Has the Netflix Model Peaked?
As the Netflix model redefines everything in its path, we question its longevity and shine the beacon of hope for the well-established traditional players in the market, currently suffering from unprecedented bidding wars for TV's best content.
Its rise to success has been rapid, and if we're all honest took us a bit by surprise. Perhaps we were all a little slow to react to new consumer behaviours, ploughing far too much faith into traditional viewing habits that we thought were here to stay because hey, binge-watching and a total lack of channel brand loyalty is probably just a phase, or at least only exciting to a select few early adopters.
DISCLAIMER: THIS ISN'T ANOTHER 'DON'T BE THE NEXT BLOCKBUSTER' POST.
We get it, Netflix is disruptive, and you don't need to be Warren Buffet to understand what happened. What we want to highlight here is some growing evidence of market correction - and question whether the sustainability of today's TV market is even possible. We all need to think about fresh ideas on how we sell and market TV shows, but we don't all have to suffer in the wake of destruction either.
Netflix buys more than $6bn of content per year, consistently outbidding TV networks for the best scripts and formats. It paid off - 91 Emmy nominations, second only to HBO, the cable channel that is synonymous with TV awards. This, of course, raises the very valid question of sustainability - its cash flow deficit sits at $2bn, compared to $1.7bn last year. It did, however, add 3.7m non-US subscribers in the first quarter of 2017. This is a big gamble that's rocking the whole market. Everyone else has to make a profit on their shows, Netflix is happy to run at a loss in the hope that subscriber churn remains low - investing now, throwing everything out of whack, to grow its brand.
Michael Nathanson, an analyst with MoffetNathanson
But we are at the peak. Earlier this month Netflix announced it's hiking prices by a dollar to $10.99 a month for new users in Canada, then the same for existing users a few weeks later.

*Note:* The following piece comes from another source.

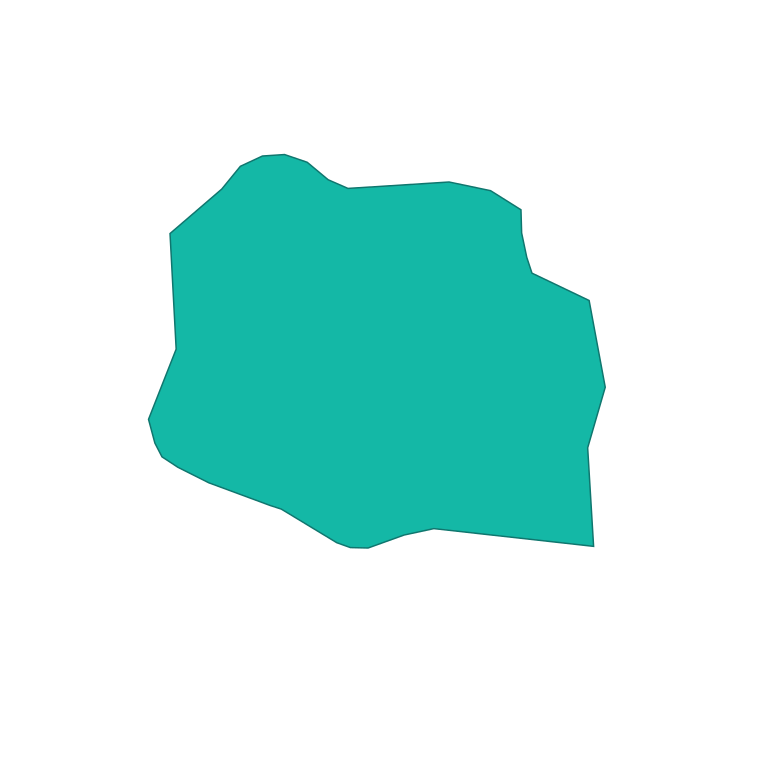 Duplek, orthographic projection, rotated 320°
{"feature_id": "SVN-948", "entity_name": "Duplek", "entity_type": "Municipality", "adm_level": 1, "iso_a3": "SVN", "parent_name": "Slovenia", "parent_adm1": "", "projection": "orthographic", "projection_center": [15.768, 46.508], "detail": "fine", "context": "isolated", "style": "filled", "palette": "teal", "viewbox_px": 768, "rotation_deg": 320, "n_neighbors": 0, "source": "natural_earth", "source_scale": "10m", "svg_char_len": 555}
<svg xmlns="http://www.w3.org/2000/svg" viewBox="0 0 768 768"><g transform="rotate(320 384 384)"><path d="M218.7,403.9L186.3,347.1L172.6,315.4L167.1,297.1L170.5,282.0L180.9,259.7L247.2,223.7L316.8,131.2L385.0,130.4L413.9,124.9L437.4,131.2L455.3,144.3L467.7,164.8L472.5,191.6L482.1,211.0L563.7,271.1L589.9,304.4L600.9,338.6L586.5,356.8L574.8,378.7L568.6,394.2L594.8,451.9L551.4,528.7L499.0,563.8L440.2,643.1L329.2,526.8L302.3,512.6L266.4,499.4L253.1,487.7L245.8,475.2L224.9,413.8L218.7,403.9Z" fill="#14b8a6" stroke="#0f766e" stroke-width="1.5"/></g></svg>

Disney has just said it would remove its content from Netflix, and then launch its own direct-to-consumer service. They're not the first, and certainly won't be the last. While these single subscription-based services are cheap compared to cable and satellite package subscriptions, Netflix will see competition as more mainstream media take to streaming.
By breaking it down and realising it's not just the content that's part of its success, which we've just highlighted as unsustainable anyway, there's still the threat that streaming services have totally redefined how audiences think about linear TV and advertising. There are three reasons, therefore, which if we look at separately, show the mammoth can be tamed.
- High-quality content
- Streaming on demand
- No adverts
The first one isn't sustainable for the current subscription price. Consumers will either see a drop in quality or a hike in prices. The second two are replaceable, as we're seeing with Disney.
ITV's Hub has recently made a fantastic move and refuses to take it lying down. ITV Hub now offers an advert free option for £3.99 a month. That's a fantastic amount of high-quality content, streaming on-demand, with no adverts.
So this is where it's going. TV is changing, but channel brands will still maintain a strong position, maximising on their heritage and loyalty.
Cable cutting is very much a thing. Gone are the days where we pay £60 a month to watch 2% of the available content - paying for an inflexible bundle that viewers are simply no longer prepared to accept. We lived with it previously as the means by which content arrived was via the provider of the bundle, be that a satellite or cable, but the internet removes our reliance on such technology an gives us more choice. While we still might spend £60 a month per household on TV, it'll be made up of all our favourite subscriptions, Netflix, HBO, ITV Hub and Disney for example.